Türkiye İstatistik Kurumu (TÜİK ) Haziran ayı işsizlik oranını yüzde 13.3 olarak açıkladı. Tarım kesimi işsizliği gizlediği için tarım dışı işsizlik verileri işsizlik konusunda daha gerçekçi verilerdir. Haziran ayında tarım dışı işsizlik oranı yüzde 15.3 oldu. İş aramayıp çalışmaya hazır olanları da katarsak, fiili işsiz sayısı 6 milyon 563 bine, fiili işsizlik oranı da yüzde 18.68 'e çıktı.

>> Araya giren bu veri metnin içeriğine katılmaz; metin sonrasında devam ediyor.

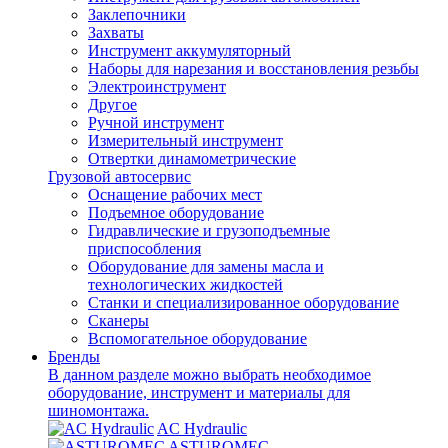
Заклепочники
Захваты
Инструмент аккумуляторный
Наборы для нарезания и восстановления резьбы
Электроинструмент
Другое
Ручной инструмент
Измерительный инструмент
Отвертки динамометрические
Грузовой автосервис
Оснащение рабочих мест
Подъемное оборудование
Гидравлические и грузоподъемные
приспособления
Оборудование для замены масла и
технологических жидкостей
Станки и специализированное оборудование
Сканеры
Вспомогательное оборудование
Бренды
В данном разделе можно выбрать необходимое
оборудование, инструмент и материалы для
шиномонтажа.
AC Hydraulic
ASTUROMEC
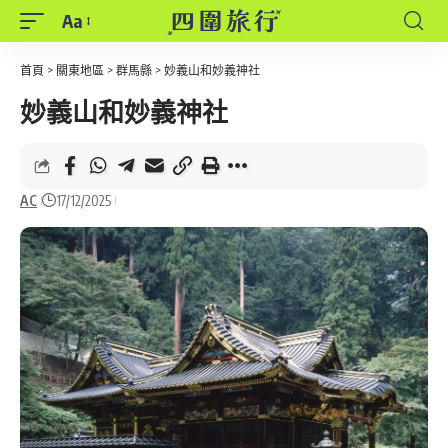
Aa
Font
Resizer
首頁
>
關東地區
>
群馬縣
>
妙義山和妙義神社
妙義山和妙義神社
AC
17/12/2025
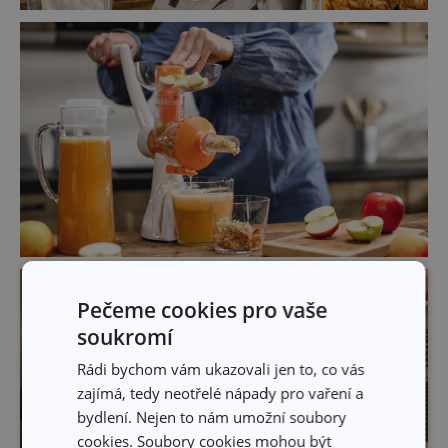
Pečeme cookies pro vaše
soukromí
Rádi bychom vám ukazovali jen to, co vás
zajímá, tedy neotřelé nápady pro vaření a
bydlení. Nejen to nám umožní soubory
cookies. Soubory cookies mohou být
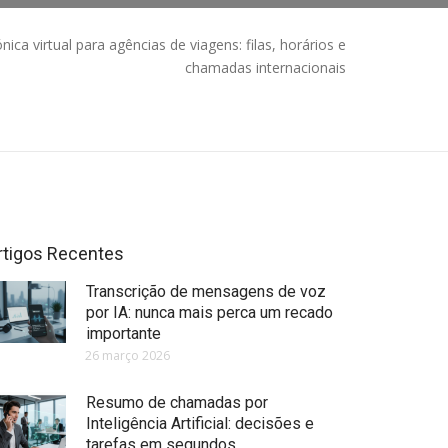
ónica virtual para agências de viagens: filas, horários e
chamadas internacionais
rtigos Recentes
Transcrição de mensagens de voz
por IA: nunca mais perca um recado
importante
26 março 2026
Resumo de chamadas por
Inteligência Artificial: decisões e
tarefas em segundos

İşsizlik aynı zamanda bir sosyal problemdir. Fakat analizlerde genellikle ekonomik bir sorun olarak görülür. Yaşamakta olduğumuz ekonomik krizin dipe vurmasıdır. Ne var ki bizdeki gibi, nüfus içinde beş kişiden birisi, gençler arasında üç gençten birisi işsiz kalırsa, işsizlik bir sosyal tahribata dönüşür. 6.5 milyon işsiz 4 milyon Suriyeli ve çalışmaya gelen bir milyon yabancı bizde siyasi ve sosyal hayatımızı derinden etkilemektedir.
Yüksek oranlı ve yaygın işsizliğin siyasi sonuçları olması normaldir… Çünkü üst üste ailelerini de katarsak işsizlikten etkilenen nüfus yaklaşık 15 milyondur. Bunların çok azına işsizlik fonundan para ödeniyor. Bir kısmına ise bütçeden para ödeniyor. İşsizlerin çoğu aç ve yoksul kaldı. Bunlar da mevcut siyasi iktidara tepki duyuyor. Siyasi tercihlerini değiştiriyor.

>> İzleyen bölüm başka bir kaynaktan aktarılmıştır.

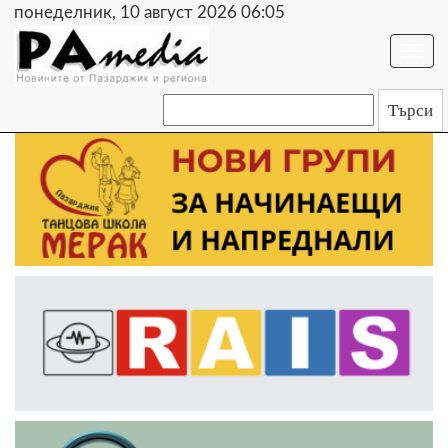
понеделник, 10 август 2026 06:05
Togg
navi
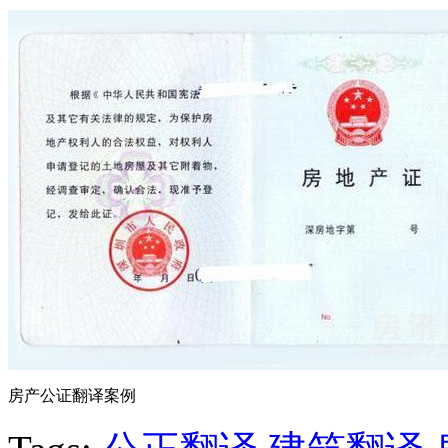
房产公证翻译案例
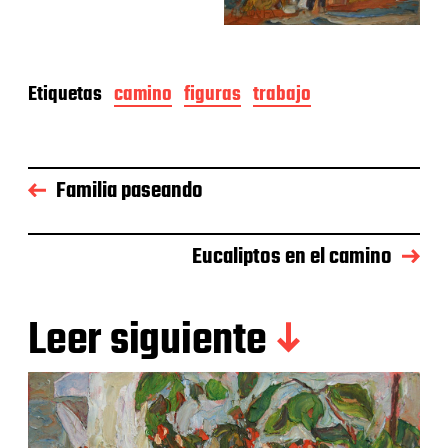
Etiquetas
camino
figuras
trabajo
Familia paseando
Eucaliptos en el camino
Leer siguiente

TÜİK gençler arasında işsizlik oranını yüzde 24.8 olarak açıkladı. Ancak iş aramayıp çalışmaya hazır olan gençleri de katarsak bu oran yüzde 30' geçiyor. Gerek akademik ve gerekse siyasi geçmişim nedeni ile gençlerden işsizliğin getirdiği sorunları dinliyorum. İşsiz gençlerde moral bozukluğu çalışanların da moralini ve huzurunu bozuyor.
Gençler arasında yüksek işsizliğin en önemli maliyeti, beyin göçüdür. Eğitimli gençlerin çoğu iş bulamadığı için yurt dışına gidiyor. Eğitimli bir gencin yurt dışında çalışmaya gitmesi, hazır bir fabrikanın kaybı kadar önemlidir. Dahası eğitimli ve uzman gençlerin yurt dışına gitmesi, çağdaş toplum olmamız önünde handikap oluşturuyor.